This is the first of a number of posts that introduce thinkers who’ve been especially influential on my work. I begin with the French philosopher Merleau-Ponty (1908-1961), who was a pioneer in the study of embodiment.

Merleau-Ponty was fascinated by our ‘being-in-the-world’ – the way our consciousness is incarnate in the world. Our awareness doesn’t emerge from a disembodied mind floating somewhere beyond physical reality, but is part of an active relationship between us and the world.

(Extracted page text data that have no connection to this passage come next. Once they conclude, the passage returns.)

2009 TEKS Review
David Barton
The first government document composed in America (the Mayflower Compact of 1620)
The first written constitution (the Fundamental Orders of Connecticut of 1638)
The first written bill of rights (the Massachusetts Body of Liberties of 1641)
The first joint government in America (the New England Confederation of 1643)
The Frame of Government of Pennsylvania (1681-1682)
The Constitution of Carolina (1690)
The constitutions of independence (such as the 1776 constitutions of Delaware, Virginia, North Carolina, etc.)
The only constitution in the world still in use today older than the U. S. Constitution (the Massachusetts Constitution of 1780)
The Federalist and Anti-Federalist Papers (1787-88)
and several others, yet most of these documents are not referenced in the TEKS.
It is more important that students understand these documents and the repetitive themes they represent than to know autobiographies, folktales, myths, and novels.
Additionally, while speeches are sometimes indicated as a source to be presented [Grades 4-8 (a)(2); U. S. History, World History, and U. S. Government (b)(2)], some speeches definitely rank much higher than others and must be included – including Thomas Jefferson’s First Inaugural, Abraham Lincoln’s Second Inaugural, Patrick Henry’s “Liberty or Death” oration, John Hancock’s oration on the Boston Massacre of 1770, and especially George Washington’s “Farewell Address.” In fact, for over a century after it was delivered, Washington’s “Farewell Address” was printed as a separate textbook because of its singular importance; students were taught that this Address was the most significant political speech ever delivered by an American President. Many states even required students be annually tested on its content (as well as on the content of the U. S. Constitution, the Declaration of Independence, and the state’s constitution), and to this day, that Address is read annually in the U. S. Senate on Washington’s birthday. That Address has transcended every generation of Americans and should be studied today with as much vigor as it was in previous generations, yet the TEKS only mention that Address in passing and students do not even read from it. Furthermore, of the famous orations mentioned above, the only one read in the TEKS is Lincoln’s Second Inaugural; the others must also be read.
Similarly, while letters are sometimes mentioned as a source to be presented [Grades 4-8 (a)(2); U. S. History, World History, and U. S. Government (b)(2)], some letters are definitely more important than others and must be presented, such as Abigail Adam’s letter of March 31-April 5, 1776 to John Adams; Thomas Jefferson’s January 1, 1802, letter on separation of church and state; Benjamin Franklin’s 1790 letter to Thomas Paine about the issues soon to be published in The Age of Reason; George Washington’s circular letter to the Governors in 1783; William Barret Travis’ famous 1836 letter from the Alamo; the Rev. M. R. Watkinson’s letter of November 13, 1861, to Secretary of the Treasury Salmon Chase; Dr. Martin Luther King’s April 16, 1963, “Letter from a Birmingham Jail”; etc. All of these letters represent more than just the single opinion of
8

He concluded that the process by which we come to understand the world emerges from a unity between subjects and objects that is the direct result of our embodiment. As he rather beautifully puts it, “[m]y body is the fabric into which all objects are woven” (Merleau-Ponty, 1962). Though his primary concern was with perception as an embodied process, he understood our entire being-in-the-world in the same way:
“As I contemplate the blue of the sky … I abandon myself to it and plunge into this mystery, it ‘thinks itself within me,’ I am the sky itself as it is drawn together and unified, and as it begins to exist for itself; my consciousness is saturated with this limitless blue … ”
(Merleau-Ponty, 1962).
Practical, embodied knowing is difficult – if not impossible – to express in words and quite different from the theoretical knowledge we can talk about. Think about the last time you used your computer keyboard: If you have any familiarity with it, you didn’t need to think about where the keys were. In an odd sense you don’t know; if I asked you to draw the keyboard layout for me, you would probably find it impossible. This is a “knowledge in the hands, which is forthcoming only when bodily effort is made, and cannot be formulated in detachment from that effort” (Merleau-Ponty, 1962). This upsets the Cartesian world-view, because it’s a form of knowing that transcends subject/object dualism: The ‘I’ that knows is tangled with what is known.